Insanul berkomitmen akan memperjuangkan kedua rumah tangganya dan bersikap adil terkait nafkah lahir serta batin. “Kalau bisa dipertahankan, aku berjuang sampai titik darah penghabisan,” kata Insanul Fahmi.
“Paling enggak aku mengindahkan aturan syariat bahwasanya aku sebagai laki-laki, sebagai suami, aku memperjuangkan. Jadi tanggung jawab aku nanti di akhirat sudah selesai. Karena aku memperjuangkan sampai titik darah penghabisan,” lanjutnya dengan penuh percaya diri.
Bapak satu anak ini juga bersikeras dapat bersikap adil terhadap kedua istrinya, Mawa dan Inara. Ia mengaku tetap menjaga komunikasi dengan keduanya. “Aku jalani dua-duanya, alhamdulillah masih aku chat keduanya, aku perjuangin karena kan harus adil,” tegasnya.
Tak hanya itu, Insanul memastikan tidak akan lalai dalam memberikan nafkah kepada Mawa dan Inara.
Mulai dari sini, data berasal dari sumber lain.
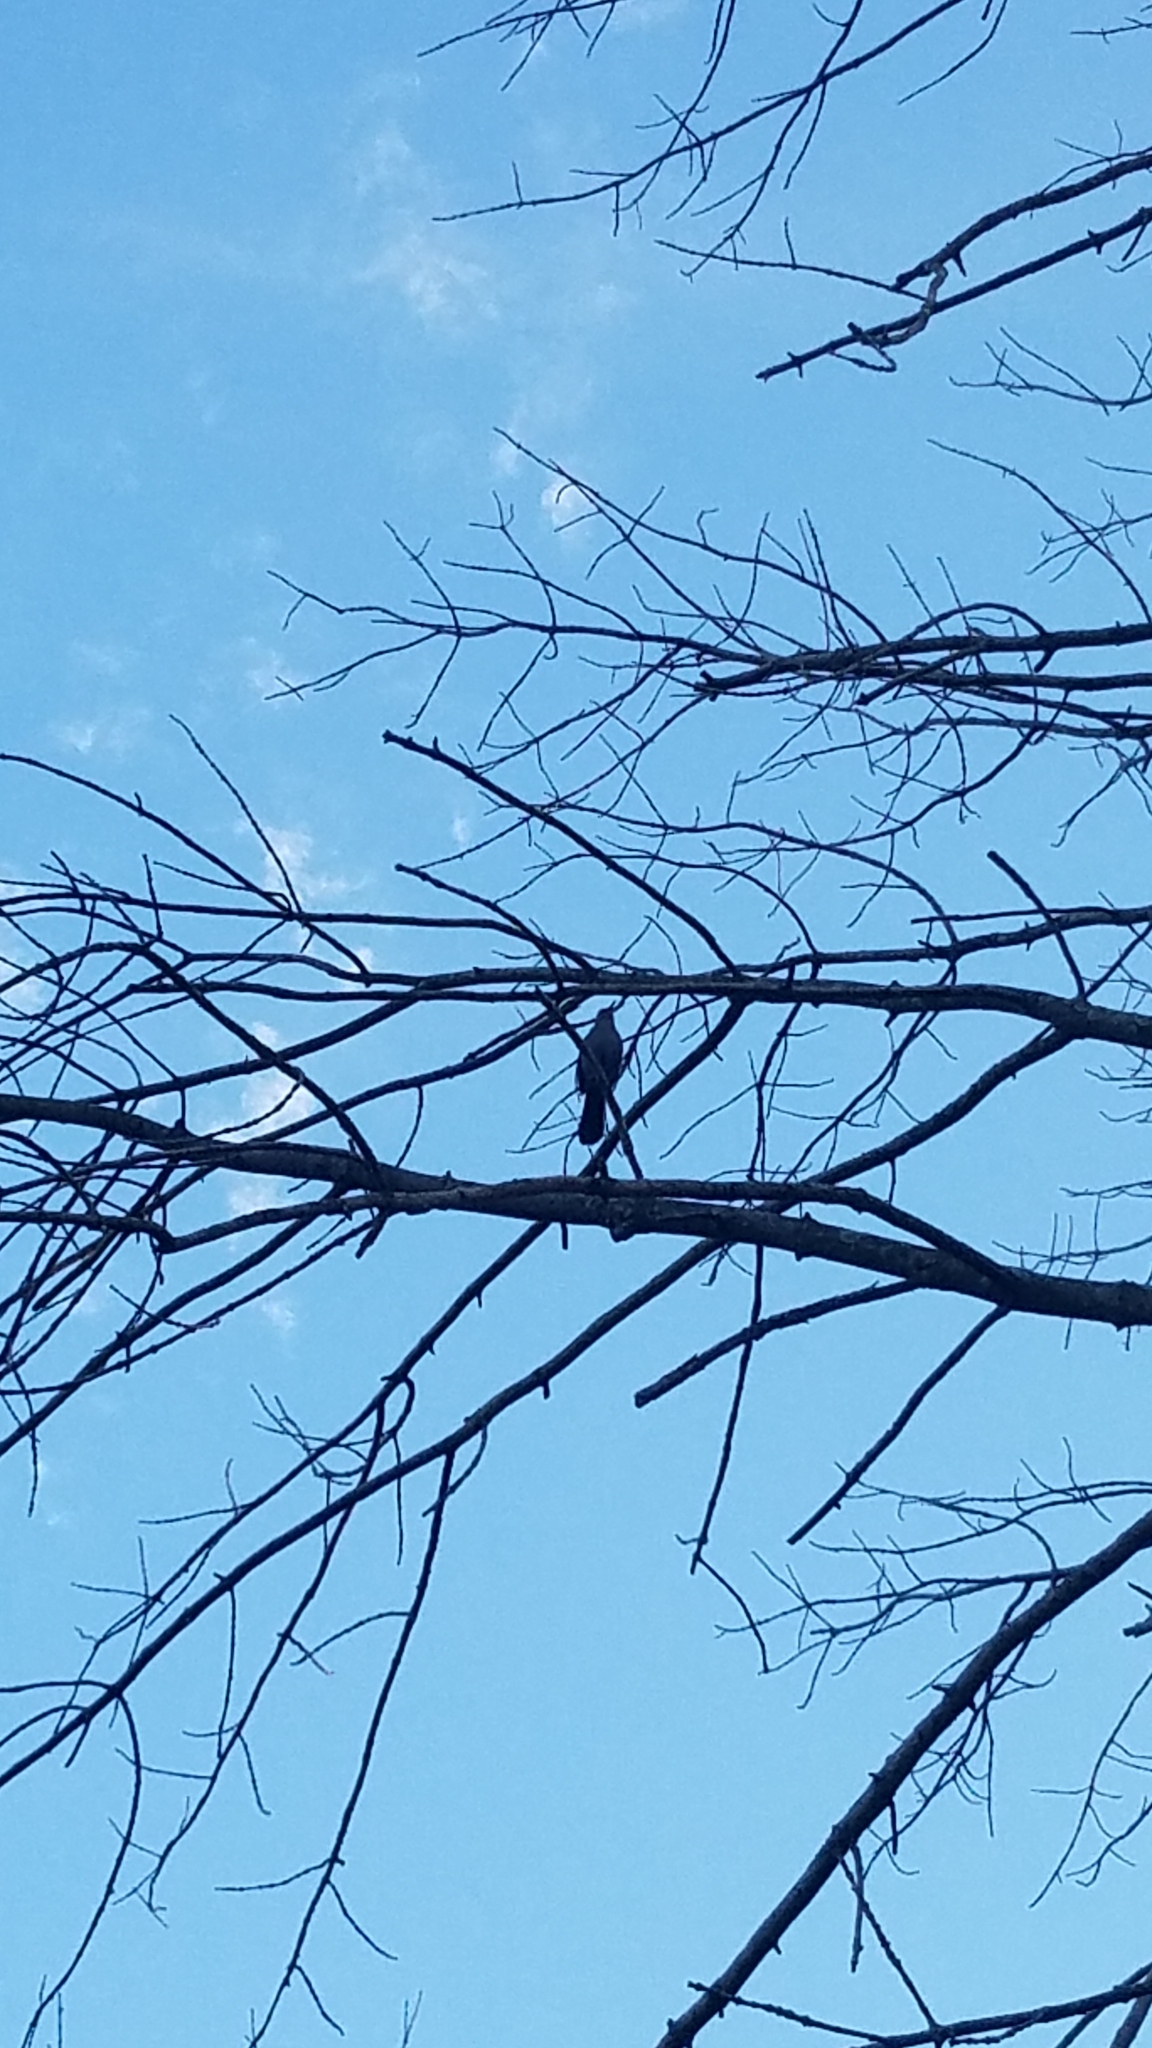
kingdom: Animalia
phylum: Chordata
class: Aves
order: Passeriformes
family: Mimidae
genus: Dumetella
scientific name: Dumetella carolinensis
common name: Gray catbird
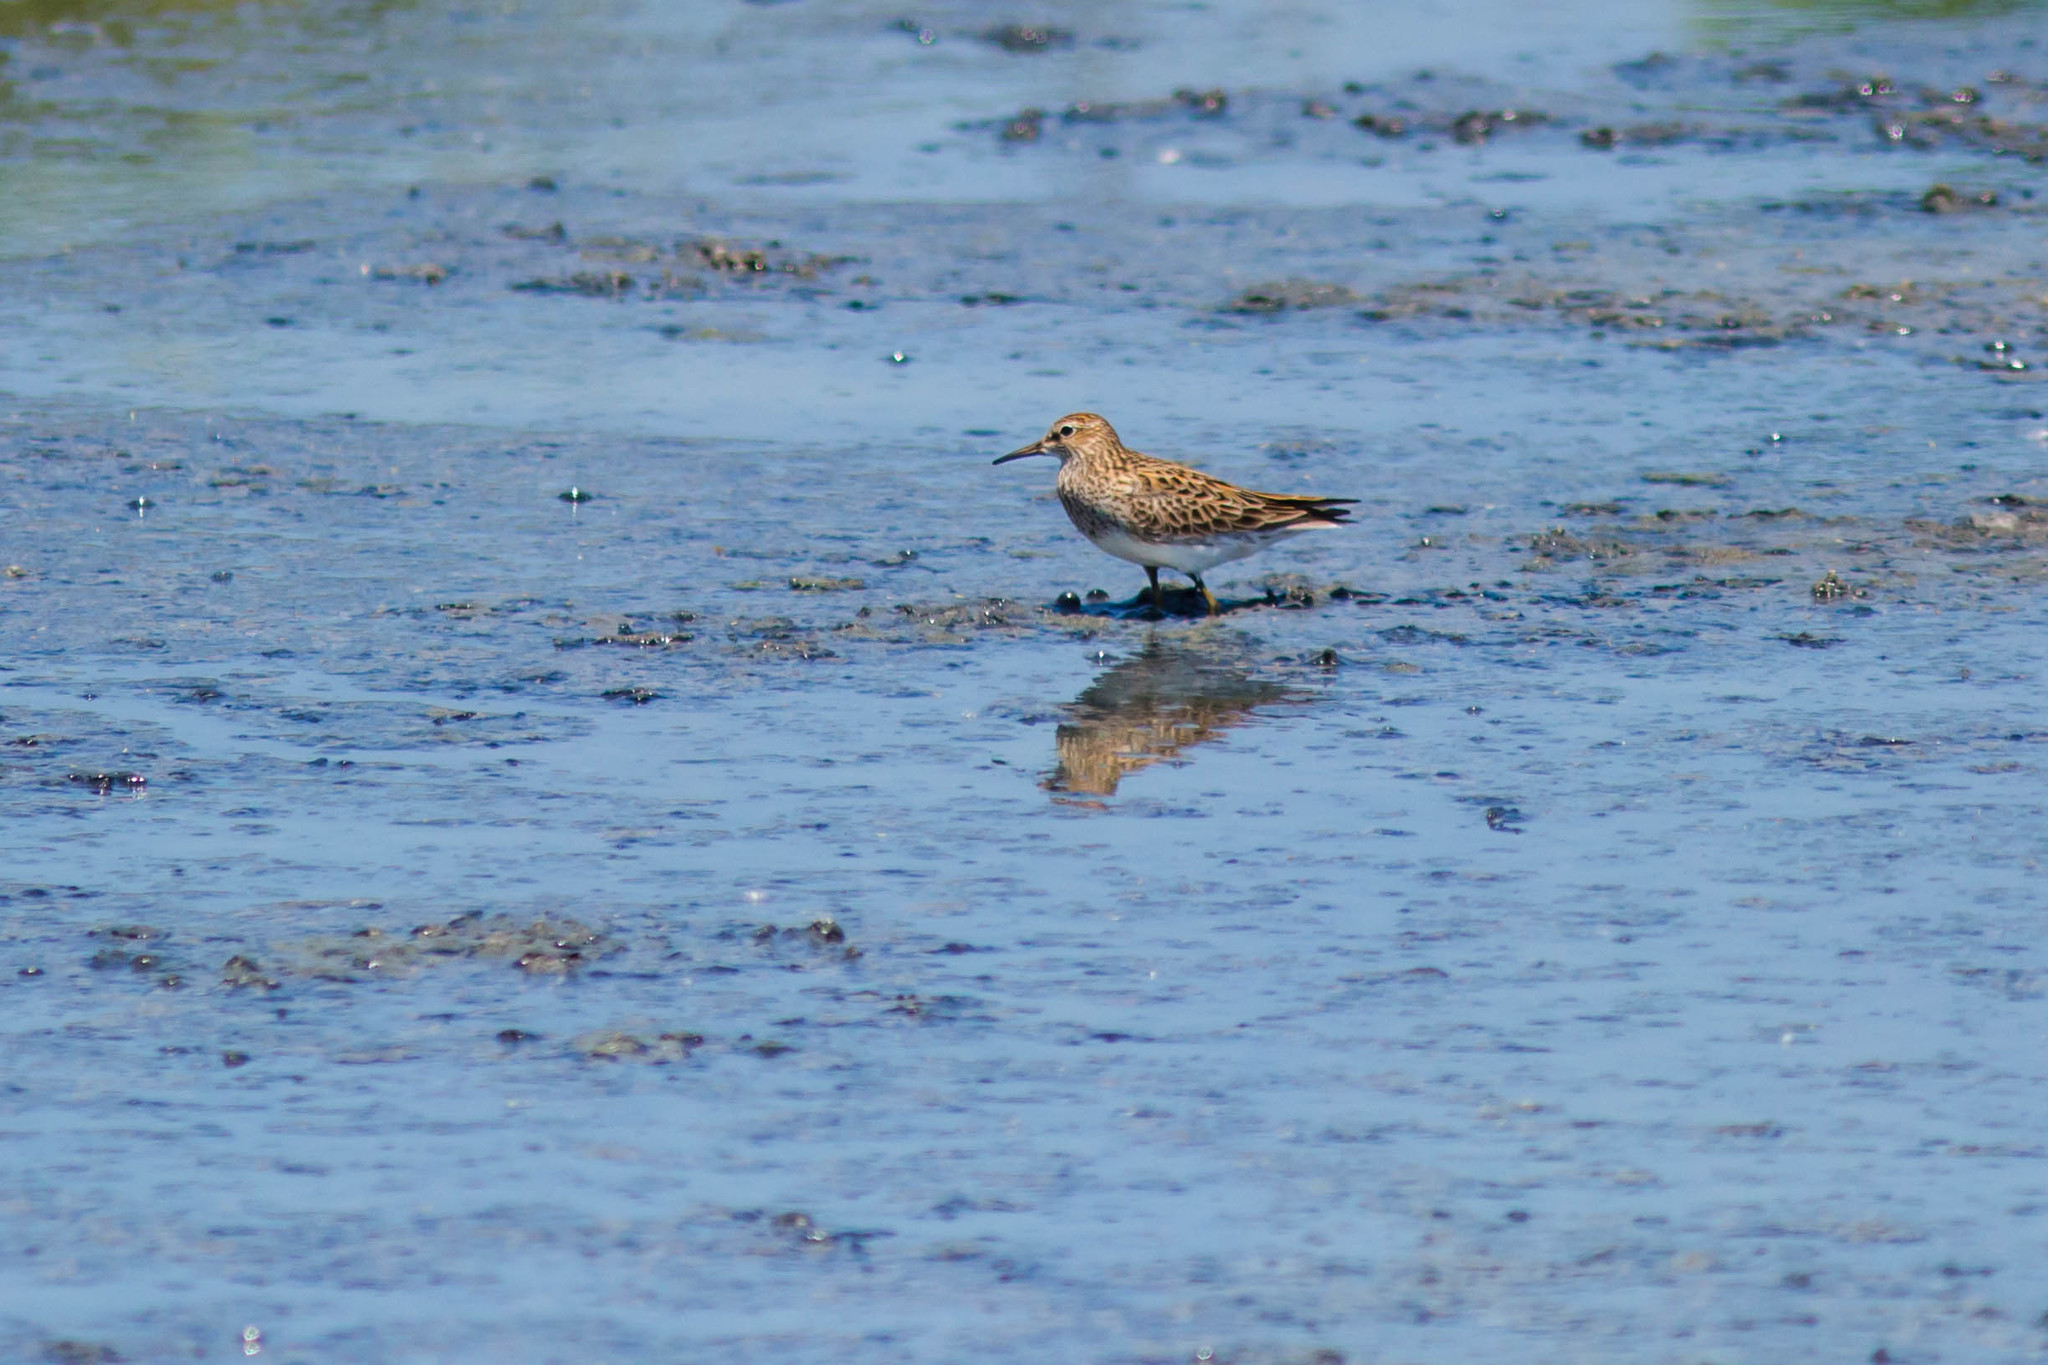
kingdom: Animalia
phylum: Chordata
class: Aves
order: Charadriiformes
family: Scolopacidae
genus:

Ia memiliki keinginan untuk duduk bersama Mawa dan Inara guna menyelesaikan konflik yang terjadi di antara mereka.
Namun, Insanul menyinggung soal harga dirinya apabila Mawa tetap bersikukuh untuk berpisah. “Penginnya, sih, duduk bertiga kalau bisa. Tapi kalau misalnya dari sisi Mawa seperti itu (mantap cerai), saya juga enggak mau harga diri saya diinjak-injak. Yang penting, saya masih berusaha bertanggung jawab. Dua-duanya masih saya nafkahi,” ujarnya.
Terkait kondisi Inara Rusli, Insanul mengungkapkan bahwa istrinya tersebut kini jauh lebih tenang. Inara disebut memilih diam karena tidak ingin memperkeruh suasana yang ada.
Insanul memuji Inara sebagai sosok istri yang penurut dan menyerahkan seluruh keputusan kepadanya. “Dia (Inara) ikut aja mana baiknya pastinya. Cuma yang jelas dia enggak fokus ke konfliknya, tapi mungkin fokus untuk menjalankan sebagai istri yang baik,” jelas Insanul.
Kini, Insanul berharap Mawa dapat lebih tenang dalam menghadapi dan menyelesaikan masalah. Ia juga meminta agar diizinkan untuk dapat bertemu dengan sang anak. “Kemarin sudah berkali-kali minta ketemu tapi enggak dikasih, enggak dibolehin. Padahal sebenarnya aku tahu pasti anak nyariin aku juga,” pungkasnya.